キルシュは俯き、エプロンの裾を握ったり離したりしながら、ぼそぼそと答えた。
「う、嬉しい、です」
「それだけですか?」
「……なんか、お腹の辺りがふわふわします。身体が地面に、ついてないみたいに」
「それだけ? メイヤはお世辞を言いませんよ。甘党だし、主人の毒味もしますから、本当に舌が肥えてます。さあ、どうですか?」
「……や」
「や?」
「やったー! って、言いたい気分、です……」
「言えばいいじゃないですか」
キルシュが唇を閉じて、自らの両手を見下ろす。手のひらを握り、開き、また握る。やったー。呟くような声に、サーシャは聞こえないふりをする。キルシュは頬を染め、拳を強く握り、そして。
「やっ………っったぁあぁぁあぁ!」
狭い屋台の裏側で、ぴょんぴょんと跳び跳ねた。
全身で喜びを表現するキルシュを横目で見て、サーシャは微かに微笑んだ。やはり彼女には素質がある。料理人にとって、一番大切な素質が。
「あたし、呼び込みしてきます!」
ひとしきり喜びを表現したキルシュは、そう告げるや否や、弾むように屋台を飛び出していく。
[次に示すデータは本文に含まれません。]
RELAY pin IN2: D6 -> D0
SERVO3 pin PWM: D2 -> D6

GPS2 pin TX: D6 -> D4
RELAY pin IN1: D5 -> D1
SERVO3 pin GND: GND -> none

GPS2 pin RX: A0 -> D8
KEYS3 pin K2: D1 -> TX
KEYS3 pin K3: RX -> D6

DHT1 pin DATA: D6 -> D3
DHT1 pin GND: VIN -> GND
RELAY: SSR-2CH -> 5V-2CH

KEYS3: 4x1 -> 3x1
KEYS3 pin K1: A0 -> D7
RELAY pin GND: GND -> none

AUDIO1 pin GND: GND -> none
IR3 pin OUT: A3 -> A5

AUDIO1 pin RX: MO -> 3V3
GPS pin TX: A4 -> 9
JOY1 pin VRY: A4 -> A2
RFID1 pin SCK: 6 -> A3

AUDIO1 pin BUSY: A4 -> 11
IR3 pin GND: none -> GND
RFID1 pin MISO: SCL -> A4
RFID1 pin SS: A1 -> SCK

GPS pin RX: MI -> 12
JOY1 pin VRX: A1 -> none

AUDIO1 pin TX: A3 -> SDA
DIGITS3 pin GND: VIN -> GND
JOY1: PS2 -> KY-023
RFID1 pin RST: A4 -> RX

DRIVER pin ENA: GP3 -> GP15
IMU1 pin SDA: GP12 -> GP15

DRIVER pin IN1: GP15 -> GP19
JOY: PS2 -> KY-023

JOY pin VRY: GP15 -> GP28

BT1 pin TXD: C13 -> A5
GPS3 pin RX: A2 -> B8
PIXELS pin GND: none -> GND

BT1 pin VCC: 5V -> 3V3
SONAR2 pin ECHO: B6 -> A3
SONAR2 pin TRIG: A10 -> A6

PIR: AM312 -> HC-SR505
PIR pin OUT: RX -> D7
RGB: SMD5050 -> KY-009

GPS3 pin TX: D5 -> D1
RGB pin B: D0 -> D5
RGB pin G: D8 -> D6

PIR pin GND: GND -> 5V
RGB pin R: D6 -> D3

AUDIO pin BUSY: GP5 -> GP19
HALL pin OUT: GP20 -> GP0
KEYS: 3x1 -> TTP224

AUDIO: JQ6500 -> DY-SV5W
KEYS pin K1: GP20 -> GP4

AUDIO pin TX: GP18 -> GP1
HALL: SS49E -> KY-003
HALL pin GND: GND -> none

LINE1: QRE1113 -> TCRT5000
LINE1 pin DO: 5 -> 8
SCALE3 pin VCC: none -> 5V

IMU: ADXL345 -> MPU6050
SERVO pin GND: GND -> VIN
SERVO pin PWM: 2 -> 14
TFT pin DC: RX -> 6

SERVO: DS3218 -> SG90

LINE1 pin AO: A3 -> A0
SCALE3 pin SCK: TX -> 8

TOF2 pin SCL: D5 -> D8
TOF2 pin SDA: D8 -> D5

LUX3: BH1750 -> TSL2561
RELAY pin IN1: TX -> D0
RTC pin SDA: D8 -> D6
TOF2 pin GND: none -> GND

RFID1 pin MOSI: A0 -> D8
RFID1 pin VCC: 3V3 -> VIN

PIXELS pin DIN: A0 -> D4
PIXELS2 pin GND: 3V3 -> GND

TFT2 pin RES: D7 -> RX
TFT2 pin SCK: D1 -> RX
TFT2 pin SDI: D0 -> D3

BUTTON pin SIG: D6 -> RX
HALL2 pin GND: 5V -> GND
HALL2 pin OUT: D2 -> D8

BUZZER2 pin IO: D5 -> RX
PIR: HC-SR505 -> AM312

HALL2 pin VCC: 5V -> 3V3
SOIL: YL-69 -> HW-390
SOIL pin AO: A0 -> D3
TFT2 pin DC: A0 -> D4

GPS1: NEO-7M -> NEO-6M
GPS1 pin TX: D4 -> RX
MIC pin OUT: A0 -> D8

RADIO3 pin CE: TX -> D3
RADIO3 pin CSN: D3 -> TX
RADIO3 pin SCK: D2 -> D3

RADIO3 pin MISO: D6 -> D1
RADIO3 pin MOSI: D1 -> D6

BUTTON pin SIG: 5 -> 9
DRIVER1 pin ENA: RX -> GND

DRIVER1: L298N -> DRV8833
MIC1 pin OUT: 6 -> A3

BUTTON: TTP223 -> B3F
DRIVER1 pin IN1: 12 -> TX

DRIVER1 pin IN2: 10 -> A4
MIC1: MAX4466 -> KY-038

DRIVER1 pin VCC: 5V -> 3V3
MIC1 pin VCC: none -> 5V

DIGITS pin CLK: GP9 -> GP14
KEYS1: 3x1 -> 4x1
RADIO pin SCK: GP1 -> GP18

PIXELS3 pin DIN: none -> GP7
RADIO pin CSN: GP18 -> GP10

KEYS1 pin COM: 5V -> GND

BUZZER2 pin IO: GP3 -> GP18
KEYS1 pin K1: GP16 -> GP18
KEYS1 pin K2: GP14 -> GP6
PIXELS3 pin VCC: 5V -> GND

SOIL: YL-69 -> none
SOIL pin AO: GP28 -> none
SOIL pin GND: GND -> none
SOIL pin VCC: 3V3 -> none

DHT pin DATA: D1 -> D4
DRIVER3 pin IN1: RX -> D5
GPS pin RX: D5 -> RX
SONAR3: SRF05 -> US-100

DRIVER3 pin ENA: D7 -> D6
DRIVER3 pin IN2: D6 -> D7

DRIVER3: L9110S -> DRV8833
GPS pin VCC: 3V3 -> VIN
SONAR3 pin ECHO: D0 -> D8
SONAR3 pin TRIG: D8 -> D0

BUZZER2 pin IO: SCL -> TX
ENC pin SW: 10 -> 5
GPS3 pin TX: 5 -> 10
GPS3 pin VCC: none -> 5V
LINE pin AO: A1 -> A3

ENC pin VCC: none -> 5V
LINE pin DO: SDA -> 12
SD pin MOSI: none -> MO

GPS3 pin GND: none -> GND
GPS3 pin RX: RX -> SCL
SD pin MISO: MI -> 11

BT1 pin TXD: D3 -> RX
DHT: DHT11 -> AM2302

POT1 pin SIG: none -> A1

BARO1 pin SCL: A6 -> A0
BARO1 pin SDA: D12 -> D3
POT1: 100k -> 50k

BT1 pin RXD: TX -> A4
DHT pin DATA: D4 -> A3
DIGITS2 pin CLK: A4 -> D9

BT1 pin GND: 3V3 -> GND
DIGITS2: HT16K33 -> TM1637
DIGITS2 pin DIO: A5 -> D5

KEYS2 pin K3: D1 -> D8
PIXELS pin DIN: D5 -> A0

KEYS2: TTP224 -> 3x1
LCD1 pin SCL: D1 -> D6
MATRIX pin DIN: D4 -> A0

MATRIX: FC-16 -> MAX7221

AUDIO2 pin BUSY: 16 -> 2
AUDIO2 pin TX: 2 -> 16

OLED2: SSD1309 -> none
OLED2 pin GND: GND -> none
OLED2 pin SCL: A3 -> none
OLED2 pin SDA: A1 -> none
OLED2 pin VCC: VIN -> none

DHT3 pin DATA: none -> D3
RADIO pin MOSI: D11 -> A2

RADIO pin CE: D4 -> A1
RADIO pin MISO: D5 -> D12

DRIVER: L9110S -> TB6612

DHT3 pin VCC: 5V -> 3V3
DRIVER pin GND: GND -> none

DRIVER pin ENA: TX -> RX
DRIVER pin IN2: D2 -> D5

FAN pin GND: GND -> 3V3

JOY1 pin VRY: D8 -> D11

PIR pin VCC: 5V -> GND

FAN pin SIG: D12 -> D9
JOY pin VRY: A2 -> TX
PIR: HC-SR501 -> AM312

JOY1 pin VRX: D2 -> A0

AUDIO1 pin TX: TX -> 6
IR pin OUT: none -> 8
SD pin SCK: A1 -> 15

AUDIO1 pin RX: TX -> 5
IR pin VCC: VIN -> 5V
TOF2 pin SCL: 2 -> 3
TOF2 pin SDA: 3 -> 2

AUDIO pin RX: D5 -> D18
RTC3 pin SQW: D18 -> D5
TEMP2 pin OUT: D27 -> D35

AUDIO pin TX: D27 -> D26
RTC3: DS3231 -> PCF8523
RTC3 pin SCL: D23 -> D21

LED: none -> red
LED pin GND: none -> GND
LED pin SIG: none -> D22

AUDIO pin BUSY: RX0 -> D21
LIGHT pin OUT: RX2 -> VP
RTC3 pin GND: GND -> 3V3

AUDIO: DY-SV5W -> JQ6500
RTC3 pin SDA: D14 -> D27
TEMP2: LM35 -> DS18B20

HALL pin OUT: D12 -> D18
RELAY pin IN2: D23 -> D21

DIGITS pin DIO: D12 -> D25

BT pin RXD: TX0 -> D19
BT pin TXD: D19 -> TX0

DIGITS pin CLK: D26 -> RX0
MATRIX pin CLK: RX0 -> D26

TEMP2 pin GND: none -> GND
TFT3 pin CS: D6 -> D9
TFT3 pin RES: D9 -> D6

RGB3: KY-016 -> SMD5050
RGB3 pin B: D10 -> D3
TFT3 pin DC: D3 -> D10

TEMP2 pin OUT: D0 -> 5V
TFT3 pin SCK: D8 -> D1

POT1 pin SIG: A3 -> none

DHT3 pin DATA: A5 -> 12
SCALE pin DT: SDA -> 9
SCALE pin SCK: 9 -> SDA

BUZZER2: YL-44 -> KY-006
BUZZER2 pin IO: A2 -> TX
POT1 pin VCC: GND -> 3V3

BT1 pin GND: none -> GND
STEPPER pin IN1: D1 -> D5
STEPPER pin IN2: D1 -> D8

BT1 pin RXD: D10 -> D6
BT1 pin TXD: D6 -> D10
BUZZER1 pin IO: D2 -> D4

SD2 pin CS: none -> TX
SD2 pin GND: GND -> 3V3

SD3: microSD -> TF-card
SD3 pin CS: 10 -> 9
美味しいクレープはどうですか! 道を行く人にそう呼びかける声に、萎縮や恥じらいの気配は無い。引っ込み思案な性分はどこへ飛んでいったのか。それだけ、自分の料理を誰かに振る舞いたくて仕方がないのだろう。
自分の料理を、誰かに食べて欲しい。
美味しいと言わせたい。
そういうエゴこそが、料理人にとって最大の資質だ。
キルシュにはそれがある。
だからキルシュ・ローウッドは、きっと良い料理人になるはずだ。サーシャ・レイクサイドが、隣で道を照らし続ける限り。
その日、仕込んできたカスタードクリームが空になるまで、二人は屋台でクレープを売り続けた。